Real-time measurements of OCR and ECAR in C2C12 myotubes treated with vehicle or 50 µmol/L cisplatin for 24 h. Measurements were made using an Extracellular Flux Analyzer and were normalized to protein contents. (A) Evaluation of mitochondrial function. OCR was measured under basal conditions and after sequential addition of oligomycin, FCCP, and rotenone/antimycin A at the indicated time points. The data show time courses for OCR (I), changes in basal respiration (II), spare respiratory capacity (III), ATP production (IV), and proton leak (V) in the cisplatin-treated group of C2C12 myotubes compared with those of the vehicle-treated group. (B) Evaluation of the glycolysis. ECAR was measured under basal conditions and after sequential injection of glucose, oligomycin, and the glycolysis inhibitor 2-deoxy-D-glucose at the indicated time points. The data show time courses for ECAR (I), changes in glycolysis (II), glycolytic capacity (III), and glycolytic reserve (IV) in the cisplatin-treated group of C2C12 myotubes compared with those of the vehicle-treated group. (C) Mitochondrial and glycolytic ATP production rate. OCR and ECAR were measured under basal conditions and after sequential addition of oligomycin and rotenone/antimycin A at the indicated time points. Mitochondrial ATP (mitoATP) and glycolytic ATP (glycoATP) levels were calculated from the OCR and ECAR data, respectively, using a validated algorithm. The data show the mitochondrial ATP production rate (I), glycolytic ATP production rate (II), and total ATP production rate (III) in the cisplatin-treated group of C2C12 myotubes compared with those of the vehicle-treated group.
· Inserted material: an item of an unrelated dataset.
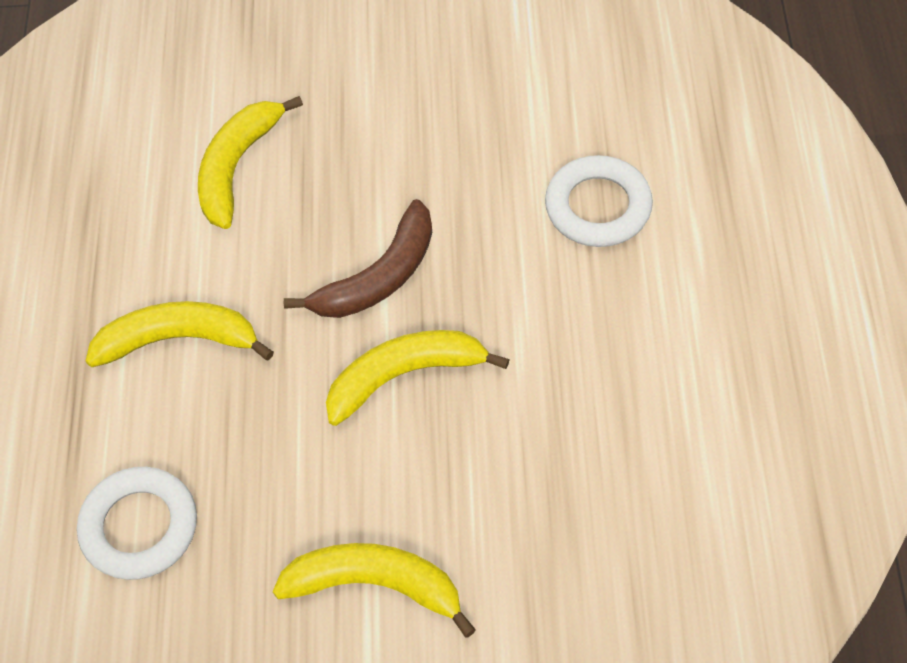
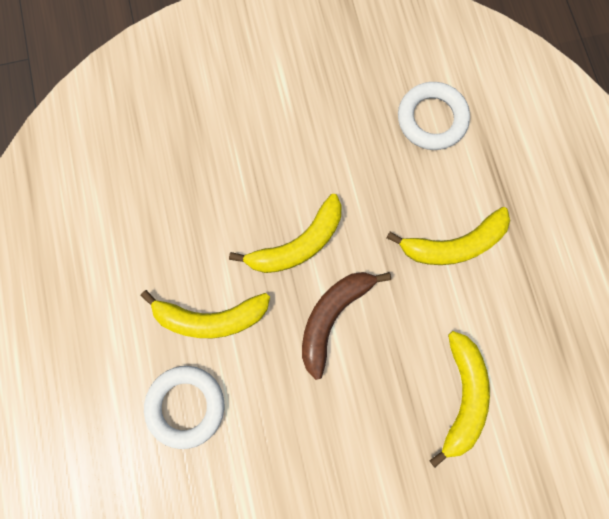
camera: 165 degrees right, 20 degrees up
yellow banana [273,543,476,637] -> yellow banana moved to [141,290,270,338]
The values are expressed as the mean ± S.D. (n = 3). * p < 0.05 and ** p < 0.01 vs. the vehicle group.

Targeted Metabolomics

The altering effects of cisplatin on intracellular metabolites in C2C12 myotubes were analyzed using GC-MS/MS, where targeted metabolomics of approximately 200 water-soluble metabolites, including sugars, amino acids, organic acids, and free fatty acids, was performed. Sixty metabolites were identified as different in C2C12 myotubes after being treated with 50 µmol/L cisplatin compared with that after being treated with vehicle. These 60 metabolites were used for hierarchical clustering analysis and heat map construction (Fig. 6A). Cisplatin treatment reduced intermediate metabolite levels of the tricarboxylic acid (TCA) pathway, such as succinate, fumaric acid, and malic acid, and also reduced levels of amino acids such as alanine, glutamic acid, and aspartic acid (Figs. 6A, B). Glucose and mannose levels were elevated in the cisplatin-treated group compared to that in the vehicle-treated group, while the level of lactic acid, the end product of glycolysis, was decreased (Figs. 6A, B). These observations suggest that cisplatin may suppress not only the TCA cycle but also the glycolytic pathway in C2C12 myotubes.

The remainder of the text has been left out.